▶ [What the task requires]: Gather each line from the entries below that contains the string "juolâdâs". Treat uppercase and lowercase as different.

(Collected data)

————————

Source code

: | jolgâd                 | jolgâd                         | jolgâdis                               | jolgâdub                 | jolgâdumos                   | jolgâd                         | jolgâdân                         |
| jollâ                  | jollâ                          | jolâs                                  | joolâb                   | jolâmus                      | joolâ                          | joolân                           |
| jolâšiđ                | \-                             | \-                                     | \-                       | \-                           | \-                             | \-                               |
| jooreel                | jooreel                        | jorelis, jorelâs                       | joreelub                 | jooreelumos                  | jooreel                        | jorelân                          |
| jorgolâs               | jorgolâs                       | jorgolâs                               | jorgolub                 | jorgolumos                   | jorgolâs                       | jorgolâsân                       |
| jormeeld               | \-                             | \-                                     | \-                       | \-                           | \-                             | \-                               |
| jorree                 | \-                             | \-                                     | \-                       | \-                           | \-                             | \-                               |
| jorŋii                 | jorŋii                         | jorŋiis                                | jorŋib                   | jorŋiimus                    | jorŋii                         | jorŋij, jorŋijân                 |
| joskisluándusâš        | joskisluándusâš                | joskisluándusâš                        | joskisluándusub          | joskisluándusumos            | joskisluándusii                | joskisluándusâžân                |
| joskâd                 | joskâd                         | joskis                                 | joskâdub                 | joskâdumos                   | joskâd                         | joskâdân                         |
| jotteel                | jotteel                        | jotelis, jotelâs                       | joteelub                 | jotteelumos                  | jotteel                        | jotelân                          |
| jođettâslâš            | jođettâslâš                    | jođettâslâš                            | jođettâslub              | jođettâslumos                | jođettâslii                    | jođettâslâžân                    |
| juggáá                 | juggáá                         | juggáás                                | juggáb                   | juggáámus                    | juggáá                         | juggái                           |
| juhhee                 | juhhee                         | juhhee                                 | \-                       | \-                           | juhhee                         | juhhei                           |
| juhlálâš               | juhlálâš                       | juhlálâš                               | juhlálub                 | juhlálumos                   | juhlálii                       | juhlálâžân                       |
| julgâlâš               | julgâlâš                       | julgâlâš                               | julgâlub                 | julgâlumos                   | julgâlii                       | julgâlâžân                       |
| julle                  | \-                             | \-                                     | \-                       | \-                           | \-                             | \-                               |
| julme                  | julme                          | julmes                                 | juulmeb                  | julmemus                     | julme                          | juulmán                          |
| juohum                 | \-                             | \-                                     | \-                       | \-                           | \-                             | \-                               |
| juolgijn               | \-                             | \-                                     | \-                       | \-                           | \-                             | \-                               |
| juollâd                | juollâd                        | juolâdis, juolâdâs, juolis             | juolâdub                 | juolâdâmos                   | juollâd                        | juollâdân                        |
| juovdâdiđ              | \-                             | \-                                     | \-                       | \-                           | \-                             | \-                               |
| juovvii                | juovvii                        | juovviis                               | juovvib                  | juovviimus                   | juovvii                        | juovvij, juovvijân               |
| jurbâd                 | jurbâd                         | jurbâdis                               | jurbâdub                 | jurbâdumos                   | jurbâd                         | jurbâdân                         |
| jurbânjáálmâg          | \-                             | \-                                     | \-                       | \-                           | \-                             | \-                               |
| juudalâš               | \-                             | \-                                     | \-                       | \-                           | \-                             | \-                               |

————————

▶ [Result below]:
| juollâd                | juollâd                        | juolâdis, juolâdâs, juolis             | juolâdub                 | juolâdâmos                   | juollâd                        | juollâdân                        |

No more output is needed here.